→ Extract provided:
☆ ☆ ☆ ☆

As Ben brought up in patch 2, this conflicts in nasty ways with Mingwei's series
to more preciesly check sp->lpage_disallowed.  There's apparently a bug in that
code when using shadow paging, but assuming said bug isn't a blocking issue, I'd
prefer to land this on top of Mingwei's series.

With a bit of massaging, I think we can make the whole thing a bit more
straightforward.  This is what I ended up with (compile tested only, your patch 2
dropped, might split moving the "init" to a prep patch).   I'll give it a spin,
and assuming it works and Mingwei's bug is resolved, I'll post this and Mingwei's
series as a single thing.

---
 arch/x86/kvm/mmu/tdp_mmu.c | 99 ++++++++++++++++++--------------------
 1 file changed, 48 insertions(+), 51 deletions(-)

diff --git a/arch/x86/kvm/mmu/tdp_mmu.c b/arch/x86/kvm/mmu/tdp_mmu.c
index f046af20f3d6..b0abf14570ea 100644
--- a/arch/x86/kvm/mmu/tdp_mmu.c
+++ b/arch/x86/kvm/mmu/tdp_mmu.c
@@ -1126,6 +1126,9 @@ static int tdp_mmu_link_sp(struct kvm *kvm, struct tdp_iter *iter,
 	return 0;
 }

+static int tdp_mmu_split_huge_page(struct kvm *kvm, struct tdp_iter *iter,
+				   struct kvm_mmu_page *sp, bool shared);
+
 /*
  * Handle a TDP page fault (NPT/EPT violation/misconfiguration) by installing
  * page tables and SPTEs to translate the faulting guest physical address.
@@ -1136,7 +1139,8 @@ int kvm_tdp_mmu_map(struct kvm_vcpu *vcpu, struct kvm_page_fault *fault)

☆ ☆ ☆ ☆

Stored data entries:
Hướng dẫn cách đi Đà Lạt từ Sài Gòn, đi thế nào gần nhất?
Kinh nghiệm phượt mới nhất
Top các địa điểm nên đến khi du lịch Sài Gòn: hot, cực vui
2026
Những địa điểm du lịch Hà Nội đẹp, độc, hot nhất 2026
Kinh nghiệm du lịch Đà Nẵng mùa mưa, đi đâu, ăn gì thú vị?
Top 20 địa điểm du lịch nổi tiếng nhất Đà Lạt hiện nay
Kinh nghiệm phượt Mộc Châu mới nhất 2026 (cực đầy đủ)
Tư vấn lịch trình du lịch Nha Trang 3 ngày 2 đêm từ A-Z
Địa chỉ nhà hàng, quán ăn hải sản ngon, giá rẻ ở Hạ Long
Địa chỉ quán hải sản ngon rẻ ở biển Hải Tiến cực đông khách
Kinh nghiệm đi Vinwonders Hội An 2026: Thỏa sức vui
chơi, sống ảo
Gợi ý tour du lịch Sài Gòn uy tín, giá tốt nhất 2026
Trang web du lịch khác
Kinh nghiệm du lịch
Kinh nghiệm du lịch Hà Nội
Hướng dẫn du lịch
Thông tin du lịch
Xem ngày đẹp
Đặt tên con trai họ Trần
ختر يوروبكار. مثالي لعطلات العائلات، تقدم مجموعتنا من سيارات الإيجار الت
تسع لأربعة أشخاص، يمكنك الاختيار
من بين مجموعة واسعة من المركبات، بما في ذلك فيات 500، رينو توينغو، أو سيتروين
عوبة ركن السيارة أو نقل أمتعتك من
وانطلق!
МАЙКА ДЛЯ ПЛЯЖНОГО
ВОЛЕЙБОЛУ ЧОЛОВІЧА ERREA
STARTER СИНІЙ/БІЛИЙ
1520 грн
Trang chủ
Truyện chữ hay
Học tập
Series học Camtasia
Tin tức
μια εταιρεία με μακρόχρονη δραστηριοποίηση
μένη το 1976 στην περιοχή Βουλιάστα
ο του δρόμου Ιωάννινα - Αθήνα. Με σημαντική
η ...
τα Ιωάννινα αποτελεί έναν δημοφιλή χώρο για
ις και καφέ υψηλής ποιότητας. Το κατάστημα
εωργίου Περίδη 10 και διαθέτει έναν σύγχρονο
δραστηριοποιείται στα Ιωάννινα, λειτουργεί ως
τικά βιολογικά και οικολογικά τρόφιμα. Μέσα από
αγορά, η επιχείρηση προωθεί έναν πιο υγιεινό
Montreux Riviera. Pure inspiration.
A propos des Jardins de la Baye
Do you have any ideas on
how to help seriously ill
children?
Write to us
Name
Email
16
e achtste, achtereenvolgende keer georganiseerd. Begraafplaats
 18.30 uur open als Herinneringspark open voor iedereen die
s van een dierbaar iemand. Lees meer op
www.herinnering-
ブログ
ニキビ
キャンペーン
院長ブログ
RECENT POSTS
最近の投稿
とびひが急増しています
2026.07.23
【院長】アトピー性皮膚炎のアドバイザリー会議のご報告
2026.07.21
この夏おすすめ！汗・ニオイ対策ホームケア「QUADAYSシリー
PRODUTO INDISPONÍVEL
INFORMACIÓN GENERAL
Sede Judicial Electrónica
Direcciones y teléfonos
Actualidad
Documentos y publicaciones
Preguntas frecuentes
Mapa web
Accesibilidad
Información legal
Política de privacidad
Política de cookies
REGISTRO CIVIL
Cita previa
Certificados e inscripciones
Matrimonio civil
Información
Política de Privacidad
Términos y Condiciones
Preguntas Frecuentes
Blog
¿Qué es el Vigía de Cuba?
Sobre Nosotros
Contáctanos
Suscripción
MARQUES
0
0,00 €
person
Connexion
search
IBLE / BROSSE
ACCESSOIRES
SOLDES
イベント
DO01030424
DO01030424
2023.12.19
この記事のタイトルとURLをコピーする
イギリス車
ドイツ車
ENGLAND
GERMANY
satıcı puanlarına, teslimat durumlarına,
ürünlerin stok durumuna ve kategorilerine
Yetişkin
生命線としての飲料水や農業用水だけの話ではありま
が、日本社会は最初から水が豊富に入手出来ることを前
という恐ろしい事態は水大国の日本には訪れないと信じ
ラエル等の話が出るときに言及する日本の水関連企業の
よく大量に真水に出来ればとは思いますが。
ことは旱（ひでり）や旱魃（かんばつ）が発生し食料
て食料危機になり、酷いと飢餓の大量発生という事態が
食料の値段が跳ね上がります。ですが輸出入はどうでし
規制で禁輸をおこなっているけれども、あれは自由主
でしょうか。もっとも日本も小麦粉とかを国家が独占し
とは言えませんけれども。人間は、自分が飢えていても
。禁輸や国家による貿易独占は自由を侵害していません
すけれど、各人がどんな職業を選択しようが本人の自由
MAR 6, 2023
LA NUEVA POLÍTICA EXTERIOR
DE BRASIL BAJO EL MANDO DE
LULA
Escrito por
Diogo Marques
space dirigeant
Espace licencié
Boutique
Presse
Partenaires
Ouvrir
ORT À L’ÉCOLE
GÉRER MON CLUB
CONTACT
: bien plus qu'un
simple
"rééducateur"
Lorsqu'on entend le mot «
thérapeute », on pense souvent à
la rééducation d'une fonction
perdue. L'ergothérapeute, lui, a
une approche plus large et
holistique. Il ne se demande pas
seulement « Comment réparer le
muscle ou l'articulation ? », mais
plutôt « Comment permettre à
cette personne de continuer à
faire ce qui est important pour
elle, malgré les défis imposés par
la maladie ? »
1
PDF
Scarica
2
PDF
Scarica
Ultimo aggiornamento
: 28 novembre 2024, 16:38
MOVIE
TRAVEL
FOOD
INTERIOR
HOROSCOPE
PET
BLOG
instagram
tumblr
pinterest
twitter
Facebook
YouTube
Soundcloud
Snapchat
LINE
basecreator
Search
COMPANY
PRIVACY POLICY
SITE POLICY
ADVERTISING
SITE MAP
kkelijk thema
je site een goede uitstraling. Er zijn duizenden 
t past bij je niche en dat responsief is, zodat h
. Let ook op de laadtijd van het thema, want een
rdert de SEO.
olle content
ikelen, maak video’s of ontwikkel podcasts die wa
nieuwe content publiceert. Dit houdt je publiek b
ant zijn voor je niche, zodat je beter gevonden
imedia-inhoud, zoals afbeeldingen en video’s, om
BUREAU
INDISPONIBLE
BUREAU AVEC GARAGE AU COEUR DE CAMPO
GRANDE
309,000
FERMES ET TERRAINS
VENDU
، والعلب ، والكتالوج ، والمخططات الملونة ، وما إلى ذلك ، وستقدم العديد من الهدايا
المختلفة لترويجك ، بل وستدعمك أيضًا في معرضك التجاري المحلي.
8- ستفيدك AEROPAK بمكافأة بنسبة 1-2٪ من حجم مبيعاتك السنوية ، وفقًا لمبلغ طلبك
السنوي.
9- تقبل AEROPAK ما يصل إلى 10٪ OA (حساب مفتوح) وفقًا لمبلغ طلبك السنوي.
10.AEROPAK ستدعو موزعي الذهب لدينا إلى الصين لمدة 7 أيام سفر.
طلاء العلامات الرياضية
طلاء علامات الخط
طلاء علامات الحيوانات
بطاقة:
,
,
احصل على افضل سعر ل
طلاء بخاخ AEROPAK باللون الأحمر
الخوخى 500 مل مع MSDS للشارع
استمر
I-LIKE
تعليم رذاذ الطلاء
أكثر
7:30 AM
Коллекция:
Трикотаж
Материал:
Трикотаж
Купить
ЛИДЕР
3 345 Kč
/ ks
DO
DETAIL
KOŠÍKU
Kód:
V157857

☆ ☆ ☆ ☆

→ Instruction 1:
Name each distinct struct type that shows up in the code lines of the KVM patch reply, listing each one once.
→ Instruction 2:
Carry on the KVM patch reply from the point where it stops.

→ Task response 1:
struct kvm
struct tdp_iter
struct kvm_mmu_page
struct kvm_vcpu
struct kvm_page_fault

→ Task response 2:
 	struct kvm *kvm = vcpu->kvm;
 	struct tdp_iter iter;
 	struct kvm_mmu_page *sp;
-	int ret;
+	bool account_nx;
+	int ret, r;

 	kvm_mmu_hugepage_adjust(vcpu, fault);

@@ -1151,57 +1155,50 @@ int kvm_tdp_mmu_map(struct kvm_vcpu *vcpu, struct kvm_page_fault *fault)
 		if (iter.level == fault->goal_level)
 			break;

-		/*
-		 * If there is an SPTE mapping a large page at a higher level
-		 * than the target, that SPTE must be cleared and replaced
-		 * with a non-leaf SPTE.
-		 */
+		/* Nothing to do if there's already a shadow page installed. */
 		if (is_shadow_present_pte(iter.old_spte) &&
-		    is_large_pte(iter.old_spte)) {
-			if (tdp_mmu_zap_spte_atomic(vcpu->kvm, &iter))
-				break;
-
-			/*
-			 * The iter must explicitly re-read the spte here
-			 * because the new value informs the !present
-			 * path below.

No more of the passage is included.